When I reviewed The Stranger Diaries last year, I commented that I hoped that Griffiths would write more books with the delightful DS Harbinder Kaur – and here it is, book two.
I really enjoyed The Stranger Diaries, however, I think The Postscript Murders is even better. Harbinder is such a likeable character; always prepared to not take herself too seriously: “Harbinder completes her last batch of filing and mentally awards herself a gold star. ‘Best Gay Sikh Detective in West Sussex’, first out of a field of, well, one.”
On the surface, nothing appears untoward when 90 year old Peggy Smith dies. However, Peggy was in the best of health, and her carer, Natalka, is suspicious. Peggy was, after all, a ‘Murder Consultant’, and she had been sure someone was watching her.
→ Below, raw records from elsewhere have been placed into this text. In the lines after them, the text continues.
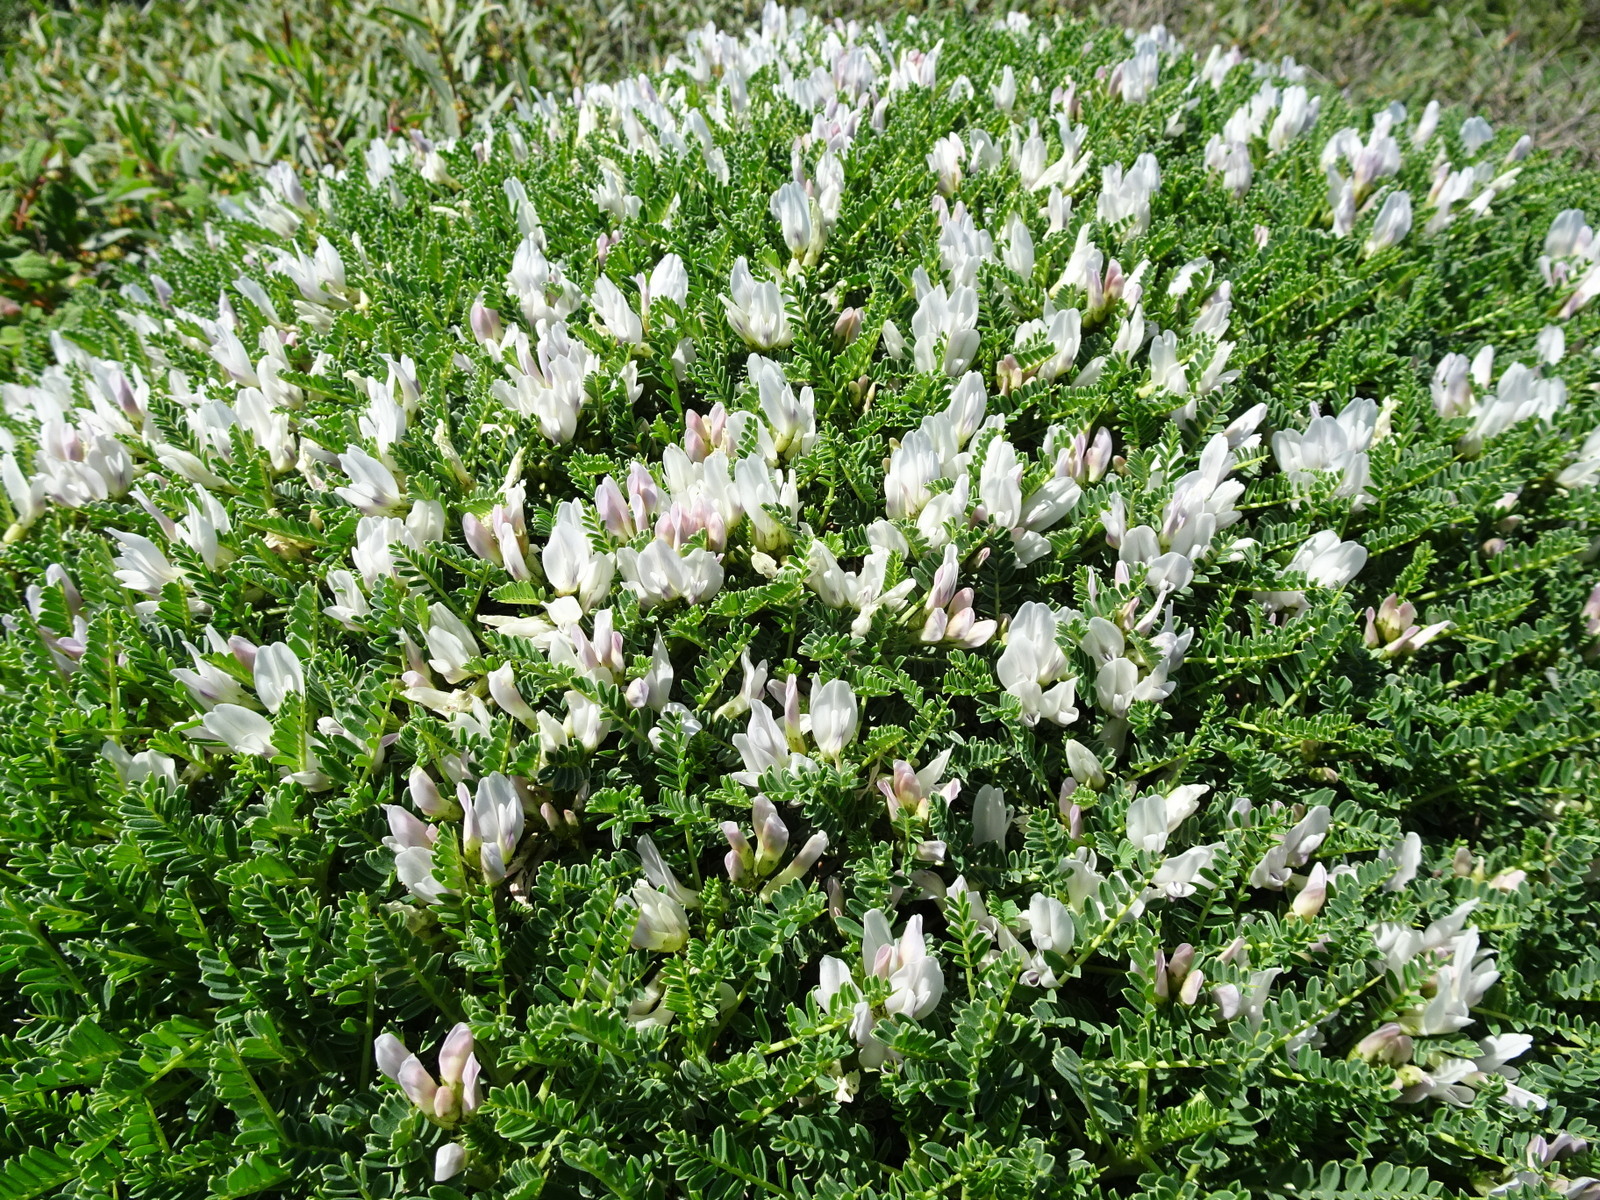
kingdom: Plantae
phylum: Tracheophyta
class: Magnoliopsida
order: Fabales
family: Fabaceae
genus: Astragalus
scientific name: Astragalus tragacantha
Before we know it, Natalka, together with Edwin, Peggy’s dear friend and neighbour and Benedict, the local coffee shack owner (and former monk) decide to play amateur detectives and are on a road trip to Aberdeen to attend a literary festival and interview a writer who dedicated all his books to Peggy; “For Peggy, with thanks for the murders”. Unfortunately, murder follows them.
I cannot begin to tell you how much fun this book is! It had me laughing out loud at times. There is an ongoing joke where Harbinder copes with her partner, DS Neil Winston, by imagining ‘him as a woodland creature, sly, slightly stupid but ultimately loveable’. Whenever he makes one of his inane comments, she thinks: ‘Nibble, nibble, washes whiskers’ or ‘examines nut, twitches tail’. I think I’ll use this method myself to help cope with tedious company!
This book, like the first in the series, has a literary theme and is immersed in the world of writers, publishers, and book festivals. Clues are hidden inside books, both metaphorically and physically and there are enough literary references to make any reader happy, particularly crime book readers.
The Postscript Murders could be considered a ‘cosy crime’ (although I avoid the term as it suggests a book that is not particularly well written which is certainly not the case here)- the murders are not described in gruesome detail and you can sense that our intrepid amateur detectives are not in any real danger.
Highly recommended for anyone looking for a fun, escapist (and very well written) crime novel.